Not Investing for Your Future
When you’re in your early twenties, retirement might seem like a faraway dream. But, due to the power of compound interest, investing in your twenties is extremely beneficial for your retirement goals.
If you have a job with benefits after graduating from college, it’s important to invest in your retirement plan, especially if your company issues a company match. Essentially, the earlier you start investing, the better off you’ll be. A company match is essentially free money for your future, so take advantage of it if you can.
Racking Up High-Interest Debt
Adulthood comes with many freedoms, but it also comes with responsibilities. You learn how to pay your bills on time, how credit scores work, and you can likely access some form of credit if you need to.
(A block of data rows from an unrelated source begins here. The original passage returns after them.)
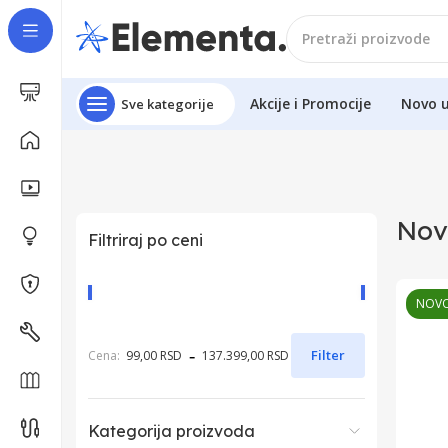
Akcije i Promocije
Novo 
Sve kategorije
Nov
Filtriraj po ceni
NOV
-
Filter
Cena:
99,00 RSD
137.399,00 RSD
Kategorija proizvoda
Still, many new graduates fall into the trap of accruing credit card debt. According to WalletHub, the average interest rate on existing credit cards is 21.19%, which means if you don’t pay off your balance in full each month, your balance will increase at a rapid rate.
Ultimately, having high-interest debt can prevent you from reaching many of your other financial goals, so it’s best to avoid it.
Not Learning How To Negotiate
When you get your first job, it can be easy to be so swept up in the process that you fail to negotiate your starting salary. However, your starting salary will be the base for all future progress in your career. That’s why it’s so important to learn how to negotiate early on in your career.
In order to negotiate effectively, research salary averages for your job title in your geographic area. Remember, you can negotiate more than just your salary too. For example, you can ask for more vacation time or other benefits.
Negotiating might seem uncomfortable at first, but it’s a valuable skill that will serve you well throughout your career.
Graduating from college is an important life milestone. It can be an exciting time, but also an uncertain one too.
If you get a job right out of college, being aware of the money mistakes above can help you to avoid financial hardship not only now but later in life too.
If you form good financial habits now, in your 20s, you can set yourself up for significant financial success in the future.